■ DOCUMENT TEXT:
......

{.tabset}

Overview

An initial stage to read in scRNA-seq data, remove empty droplets (optionally), and perform quality control, and cell and gene filtering.

More information about scRNA-seq quality control can be found in OSCA.

r emoji::emoji("gear") Config file: config/single_sample/01_input_qc.yaml

r emoji::emoji("clipboard") HTML report target (in config/pipeline.yaml): DRAKE_TARGETS: ["report_input_qc"]

r emoji::emoji("scroll") Example report (used config)

r emoji::emoji("ladder") Structure

Config parameters

Config for this stage is stored in config/single_sample/01_input_qc.yaml file. Directory with this file is read from the SCDRAKE_SINGLE_SAMPLE_CONFIG_DIR environment variable upon {scdrake} load or attach, and saved as scdrake_single_sample_config_dir option. This option is used as the default argument value in several {scdrake} functions.


Input files

INPUT_DATA:
  type: "cellranger"
  path: "/path/to/dir"
  delimiter: ","
  target_name: "target_name"

Type: list of named character scalars

This parameter is specifying input data type and path. There are four possible types of input data:


INPUT_QC_REPORT_RMD_FILE: "Rmd/single_sample/01_input_qc.Rmd"

Type: character scalar

A path to RMarkdown file used for HTML report of this pipeline stage. For spatial extension, the default RMarkdown file is 01_input_qc_spatial.Rmd


Subsetting of imported data

INPUT_DATA_SUBSET: null
## Example of simple subsetting by cluster numbers
INPUT_DATA_SUBSET:
  subset_by: "cluster_kmeans_k6"
  values: ["3", "4"]
  negate: false

Type: null (default) or named list

The imported data can be subsetted by a simple selection of values present in a column of cell metadata (colData()). In the example above, cells assigned to clusters "3" and "4" of the cluster_kmeans_k6 columns will be kept. You can also negate the selection by specifying negate: true.


Spatial extension

SPATIAL: False

Type: logical scalar

If True, pipeline enables spatial extension.

In the input_qc stage, the spatial extension consists only in enabling pseudo tissue visualization, and in adding coordinates (array_col and array_row from tissue_positions.csv) to the Cell Metadata.


SPATIAL_LOCKS: Null

Type: Null or character scalar

A path to tissue_position.csv from SpaceRanger spatial output folder used for adding coordinates (array_col and array_row) to Cell Metadata. Only void when SPATIAL is enabled.


Removal of empty droplets

See ?DropletUtils::emptyDrops for more details.


EMPTY_DROPLETS_ENABLED: True

Type: logical scalar

If False, skip calculation and removal of empty droplets.

......

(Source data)
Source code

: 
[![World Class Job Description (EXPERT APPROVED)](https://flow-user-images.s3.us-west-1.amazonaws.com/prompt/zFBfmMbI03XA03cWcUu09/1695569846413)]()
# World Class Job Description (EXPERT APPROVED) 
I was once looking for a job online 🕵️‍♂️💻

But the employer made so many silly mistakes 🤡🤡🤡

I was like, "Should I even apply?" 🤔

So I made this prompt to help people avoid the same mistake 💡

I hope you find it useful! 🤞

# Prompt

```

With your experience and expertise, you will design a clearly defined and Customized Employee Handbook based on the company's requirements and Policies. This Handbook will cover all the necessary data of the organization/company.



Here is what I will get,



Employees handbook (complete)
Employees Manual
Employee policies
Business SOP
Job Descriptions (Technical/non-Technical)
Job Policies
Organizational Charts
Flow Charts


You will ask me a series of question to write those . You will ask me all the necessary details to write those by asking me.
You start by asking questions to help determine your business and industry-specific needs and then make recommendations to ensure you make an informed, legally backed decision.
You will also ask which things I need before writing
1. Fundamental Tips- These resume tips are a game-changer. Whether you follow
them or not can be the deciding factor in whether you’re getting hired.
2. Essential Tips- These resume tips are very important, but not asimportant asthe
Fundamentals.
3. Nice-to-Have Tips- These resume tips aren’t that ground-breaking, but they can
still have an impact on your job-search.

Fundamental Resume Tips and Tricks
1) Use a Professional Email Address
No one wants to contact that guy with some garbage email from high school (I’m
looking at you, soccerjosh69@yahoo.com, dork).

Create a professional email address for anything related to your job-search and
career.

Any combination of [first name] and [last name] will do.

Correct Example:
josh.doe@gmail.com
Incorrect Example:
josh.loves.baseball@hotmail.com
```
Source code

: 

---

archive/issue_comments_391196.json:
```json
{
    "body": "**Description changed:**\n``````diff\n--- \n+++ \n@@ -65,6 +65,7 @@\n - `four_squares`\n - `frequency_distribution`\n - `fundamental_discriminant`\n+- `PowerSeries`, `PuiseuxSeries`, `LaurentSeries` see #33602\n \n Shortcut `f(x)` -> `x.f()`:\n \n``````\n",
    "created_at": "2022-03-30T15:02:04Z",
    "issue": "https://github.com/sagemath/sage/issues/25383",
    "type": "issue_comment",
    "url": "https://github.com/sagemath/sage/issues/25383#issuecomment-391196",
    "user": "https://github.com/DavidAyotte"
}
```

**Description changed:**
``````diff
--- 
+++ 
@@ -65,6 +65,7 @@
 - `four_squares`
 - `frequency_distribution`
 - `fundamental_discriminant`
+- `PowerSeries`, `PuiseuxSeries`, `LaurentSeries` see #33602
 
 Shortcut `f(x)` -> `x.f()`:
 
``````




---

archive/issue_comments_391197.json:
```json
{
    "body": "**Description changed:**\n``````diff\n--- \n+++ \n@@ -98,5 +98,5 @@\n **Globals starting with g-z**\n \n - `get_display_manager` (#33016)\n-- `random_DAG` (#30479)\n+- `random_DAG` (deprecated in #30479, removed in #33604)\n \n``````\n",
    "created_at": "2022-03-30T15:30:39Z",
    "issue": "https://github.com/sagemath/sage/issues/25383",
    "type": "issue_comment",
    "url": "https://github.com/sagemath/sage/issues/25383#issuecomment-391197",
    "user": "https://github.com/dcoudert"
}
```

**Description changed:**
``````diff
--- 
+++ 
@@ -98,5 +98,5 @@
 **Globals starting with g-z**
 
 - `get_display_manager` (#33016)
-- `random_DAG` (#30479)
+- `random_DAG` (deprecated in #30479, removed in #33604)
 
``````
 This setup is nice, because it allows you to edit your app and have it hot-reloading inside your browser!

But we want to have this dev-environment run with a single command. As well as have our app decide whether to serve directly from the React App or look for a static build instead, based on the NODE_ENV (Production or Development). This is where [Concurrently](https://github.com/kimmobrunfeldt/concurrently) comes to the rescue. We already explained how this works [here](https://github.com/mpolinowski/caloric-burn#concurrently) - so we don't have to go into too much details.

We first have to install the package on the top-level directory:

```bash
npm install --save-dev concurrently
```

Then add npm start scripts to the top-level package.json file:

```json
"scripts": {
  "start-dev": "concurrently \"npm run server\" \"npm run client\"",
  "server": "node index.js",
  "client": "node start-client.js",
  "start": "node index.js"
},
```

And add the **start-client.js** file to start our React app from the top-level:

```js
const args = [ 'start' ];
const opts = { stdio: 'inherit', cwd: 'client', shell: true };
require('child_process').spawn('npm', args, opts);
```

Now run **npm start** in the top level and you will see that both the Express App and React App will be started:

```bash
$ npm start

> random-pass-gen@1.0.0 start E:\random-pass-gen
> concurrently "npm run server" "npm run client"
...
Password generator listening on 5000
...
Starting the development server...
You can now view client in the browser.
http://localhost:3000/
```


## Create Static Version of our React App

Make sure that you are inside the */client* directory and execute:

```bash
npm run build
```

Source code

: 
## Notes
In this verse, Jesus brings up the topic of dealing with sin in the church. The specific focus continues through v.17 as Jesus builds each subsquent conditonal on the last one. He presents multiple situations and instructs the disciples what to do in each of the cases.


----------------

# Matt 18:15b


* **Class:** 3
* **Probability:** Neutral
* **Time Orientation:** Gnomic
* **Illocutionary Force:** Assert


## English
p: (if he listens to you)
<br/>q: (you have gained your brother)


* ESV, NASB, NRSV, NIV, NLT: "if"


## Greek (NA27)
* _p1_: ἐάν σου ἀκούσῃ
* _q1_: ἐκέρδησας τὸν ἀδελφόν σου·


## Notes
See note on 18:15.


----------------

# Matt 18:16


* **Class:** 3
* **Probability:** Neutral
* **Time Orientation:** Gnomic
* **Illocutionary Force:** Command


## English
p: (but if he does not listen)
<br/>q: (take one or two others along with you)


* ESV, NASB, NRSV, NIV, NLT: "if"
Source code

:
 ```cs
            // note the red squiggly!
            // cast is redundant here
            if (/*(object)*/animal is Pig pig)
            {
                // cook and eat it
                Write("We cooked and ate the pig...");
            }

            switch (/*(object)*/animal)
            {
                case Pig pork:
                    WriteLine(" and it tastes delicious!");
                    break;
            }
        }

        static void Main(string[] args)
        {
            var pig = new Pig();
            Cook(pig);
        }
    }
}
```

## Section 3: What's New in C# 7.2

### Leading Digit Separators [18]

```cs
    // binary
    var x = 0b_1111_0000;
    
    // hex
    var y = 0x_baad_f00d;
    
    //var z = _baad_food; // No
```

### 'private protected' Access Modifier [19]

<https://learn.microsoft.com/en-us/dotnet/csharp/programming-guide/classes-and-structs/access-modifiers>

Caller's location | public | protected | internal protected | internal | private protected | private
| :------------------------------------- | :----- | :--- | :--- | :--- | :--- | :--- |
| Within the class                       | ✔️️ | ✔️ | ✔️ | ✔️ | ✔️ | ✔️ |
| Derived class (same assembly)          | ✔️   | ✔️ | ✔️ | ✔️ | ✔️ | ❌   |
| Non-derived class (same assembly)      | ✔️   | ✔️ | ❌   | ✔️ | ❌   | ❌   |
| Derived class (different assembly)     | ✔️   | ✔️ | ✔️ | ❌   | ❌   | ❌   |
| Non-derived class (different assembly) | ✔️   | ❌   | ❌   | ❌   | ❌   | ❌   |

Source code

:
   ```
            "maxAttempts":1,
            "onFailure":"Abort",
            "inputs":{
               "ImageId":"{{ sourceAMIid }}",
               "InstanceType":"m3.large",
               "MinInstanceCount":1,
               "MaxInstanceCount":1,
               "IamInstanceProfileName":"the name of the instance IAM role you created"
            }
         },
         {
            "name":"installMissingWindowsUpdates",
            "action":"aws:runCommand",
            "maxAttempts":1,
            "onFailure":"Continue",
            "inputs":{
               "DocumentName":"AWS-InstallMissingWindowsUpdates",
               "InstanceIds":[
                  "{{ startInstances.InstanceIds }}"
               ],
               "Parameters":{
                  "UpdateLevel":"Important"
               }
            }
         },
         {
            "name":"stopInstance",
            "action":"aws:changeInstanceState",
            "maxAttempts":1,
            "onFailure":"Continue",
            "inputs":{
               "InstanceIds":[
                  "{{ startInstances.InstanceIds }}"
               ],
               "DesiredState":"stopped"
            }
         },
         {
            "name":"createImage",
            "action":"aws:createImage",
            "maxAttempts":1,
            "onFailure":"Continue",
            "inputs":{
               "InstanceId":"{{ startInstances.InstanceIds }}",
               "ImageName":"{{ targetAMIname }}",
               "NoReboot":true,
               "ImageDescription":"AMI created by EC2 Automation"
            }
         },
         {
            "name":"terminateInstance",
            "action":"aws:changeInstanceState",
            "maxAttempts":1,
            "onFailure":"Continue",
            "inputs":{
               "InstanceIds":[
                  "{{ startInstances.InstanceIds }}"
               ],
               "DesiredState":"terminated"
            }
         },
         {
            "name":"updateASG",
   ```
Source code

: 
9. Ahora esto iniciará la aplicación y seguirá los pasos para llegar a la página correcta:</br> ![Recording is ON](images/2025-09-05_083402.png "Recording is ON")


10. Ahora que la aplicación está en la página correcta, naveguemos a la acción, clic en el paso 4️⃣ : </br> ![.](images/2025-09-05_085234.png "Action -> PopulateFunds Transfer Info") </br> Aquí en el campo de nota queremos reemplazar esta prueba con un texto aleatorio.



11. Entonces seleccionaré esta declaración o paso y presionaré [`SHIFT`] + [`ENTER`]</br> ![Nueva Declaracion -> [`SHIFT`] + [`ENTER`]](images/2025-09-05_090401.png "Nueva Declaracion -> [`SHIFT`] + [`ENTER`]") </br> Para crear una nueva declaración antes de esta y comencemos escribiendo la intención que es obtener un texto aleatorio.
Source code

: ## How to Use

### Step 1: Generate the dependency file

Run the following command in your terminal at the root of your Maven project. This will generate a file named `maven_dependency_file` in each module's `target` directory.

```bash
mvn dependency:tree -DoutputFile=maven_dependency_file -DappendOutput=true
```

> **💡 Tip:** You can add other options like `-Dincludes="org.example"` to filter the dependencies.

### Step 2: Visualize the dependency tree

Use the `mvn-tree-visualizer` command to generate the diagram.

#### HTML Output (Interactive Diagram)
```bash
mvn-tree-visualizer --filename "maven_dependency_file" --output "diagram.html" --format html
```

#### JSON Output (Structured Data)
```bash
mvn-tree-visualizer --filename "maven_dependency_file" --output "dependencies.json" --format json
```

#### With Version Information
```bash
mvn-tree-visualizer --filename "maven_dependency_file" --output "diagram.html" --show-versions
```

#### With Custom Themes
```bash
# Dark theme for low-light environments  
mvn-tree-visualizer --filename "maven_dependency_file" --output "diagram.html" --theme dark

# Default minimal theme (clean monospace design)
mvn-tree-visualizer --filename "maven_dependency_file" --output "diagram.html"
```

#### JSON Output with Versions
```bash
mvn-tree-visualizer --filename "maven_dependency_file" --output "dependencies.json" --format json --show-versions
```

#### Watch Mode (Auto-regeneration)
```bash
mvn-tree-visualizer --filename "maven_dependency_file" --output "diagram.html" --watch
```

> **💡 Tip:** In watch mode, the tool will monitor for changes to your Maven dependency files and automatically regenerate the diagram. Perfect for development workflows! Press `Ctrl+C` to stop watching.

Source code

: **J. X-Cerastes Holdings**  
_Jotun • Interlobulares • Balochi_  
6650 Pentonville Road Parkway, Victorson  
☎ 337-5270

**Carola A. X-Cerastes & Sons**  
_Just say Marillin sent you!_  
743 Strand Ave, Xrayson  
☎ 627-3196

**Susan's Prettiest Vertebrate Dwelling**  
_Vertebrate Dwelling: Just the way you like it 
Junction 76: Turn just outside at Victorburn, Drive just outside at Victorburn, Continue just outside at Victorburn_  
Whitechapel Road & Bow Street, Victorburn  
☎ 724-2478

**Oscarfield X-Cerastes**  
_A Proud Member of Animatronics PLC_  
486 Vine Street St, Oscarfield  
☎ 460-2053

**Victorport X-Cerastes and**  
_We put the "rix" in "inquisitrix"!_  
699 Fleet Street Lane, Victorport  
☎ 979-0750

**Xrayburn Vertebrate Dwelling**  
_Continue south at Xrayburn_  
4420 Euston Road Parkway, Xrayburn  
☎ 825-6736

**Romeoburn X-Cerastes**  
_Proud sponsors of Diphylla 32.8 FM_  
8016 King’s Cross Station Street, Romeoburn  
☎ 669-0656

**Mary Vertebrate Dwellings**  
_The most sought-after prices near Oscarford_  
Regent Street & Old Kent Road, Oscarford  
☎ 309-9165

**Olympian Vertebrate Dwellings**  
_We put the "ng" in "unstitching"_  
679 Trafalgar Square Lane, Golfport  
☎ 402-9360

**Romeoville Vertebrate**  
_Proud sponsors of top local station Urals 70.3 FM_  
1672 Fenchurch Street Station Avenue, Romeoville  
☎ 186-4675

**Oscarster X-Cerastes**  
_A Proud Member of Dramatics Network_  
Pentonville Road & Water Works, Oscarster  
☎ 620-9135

......

■ TASKS:
**1.** Extract the part of the input_qc stage documentation from "A path to tissue_position.csv" to "of empty droplets.".
**2.** In the input_qc stage documentation, which environment variable supplies the directory holding the config file?
The listing comes from a separate source.

■ RESULTS BY TASK:
**1.**
A path to tissue_position.csv from SpaceRanger spatial output folder used for adding coordinates (array_col and array_row) to Cell Metadata. Only void when SPATIAL is enabled.


Removal of empty droplets

See ?DropletUtils::emptyDrops for more details.


EMPTY_DROPLETS_ENABLED: True

Type: logical scalar

If False, skip calculation and removal of empty droplets.

**2.** SCDRAKE_SINGLE_SAMPLE_CONFIG_DIR